With neither the tumultuous swells of high tide, nor the languid waters of low, the sea was undulating and inviting.
My 5-year-old grandson looked like some miniature aquatic clown in his sunhat, goggles and a puffy lifejacket. His legs dangled off the boogie board I was towing through the waves.
He looked back to shore and the distance we were from the rest of the family.

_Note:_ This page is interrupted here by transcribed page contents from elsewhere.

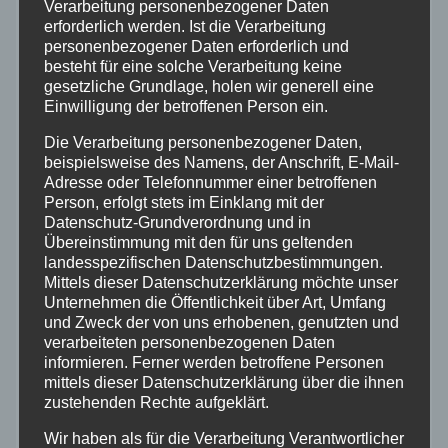
Verarbeitung personenbezogener Daten
erforderlich werden. Ist die Verarbeitung
Altenkirchen
personenbezogener Daten erforderlich und
besteht für eine solche Verarbeitung keine
gesetzliche Grundlage, holen wir generell eine
Bundespolizei
Einwilligung der betroffenen Person ein.
Die Verarbeitung personenbezogener Daten,
Feuerwehr
beispielsweise des Namens, der Anschrift, E-Mail-
Adresse oder Telefonnummer einer betroffenen
Hilfsorganisationen
Person, erfolgt stets im Einklang mit der
Datenschutz-Grundverordnung und in
Übereinstimmung mit den für uns geltenden
Mayen-Koblenz
landesspezifischen Datenschutzbestimmungen.
Mittels dieser Datenschutzerklärung möchte unser
Unternehmen die Öffentlichkeit über Art, Umfang
Neuwied
und Zweck der von uns erhobenen, genutzten und
verarbeiteten personenbezogenen Daten
Polizei
informieren. Ferner werden betroffene Personen
mittels dieser Datenschutzerklärung über die ihnen
zustehenden Rechte aufgeklärt.
Rettungsdienst
Wir haben als für die Verarbeitung Verantwortlicher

With a trusting smile, he asked, “Where are you taking me?”
“Out to the horizon,” I told him. “What do you think is out there?”
“The end of the world,” said my little flat-earther.
“And what happens if you go to the end of the world?” I asked.
“Well, there is no food, so I’d probably die,” he said as a matter of fact.
“And what happens to you after you die?”
“I’d go to heaven,” he said, grinning with the assurance of innocence.
“And where’s heaven?”
He paused and then replied, “I think it’s in the ground.”
“Why do you think it’s in the ground?”
With no hesitation he explained, “Well, when Brenda died, they buried her in the ground.” Trying to understand the eschatology of a 5-year-old, I pointed out that the burial was “just her body.”
“No,” he corrected me. “They buried her head, too.”
A couple of days later, I read a piece by Jack Thomas, a journalist with the Boston Globe.
With 70 years on my grandson, and news that he has inoperable cancer with just months to live, he had a somewhat different perspective.
In a measured but moving reflection, Thomas talks about the things he’ll miss. His loving wife and children, of course, but sunsets off Vineyard Sound, sailing on Boston Harbor, friends he has known forever, and the newspaper business that he is so grateful to have been a part of for over 60 years.
In heaven, he hopes he can see his father, have dinner with Julia Child, and hear Bach’s Brandenburg Concertos, but he also wants to listen to Bessie Smith’s celestial rendition of “Nobody in Town Can Bake a Sweet Jelly Roll Like Me.”
In neither earthly memories nor heavenly desires does Thomas mention God, yet there is a palpable Presence throughout.
St. Catherine of Siena said, “All the way to heaven is heaven.”
The lessons of a life and a day at the beach confirm that for me.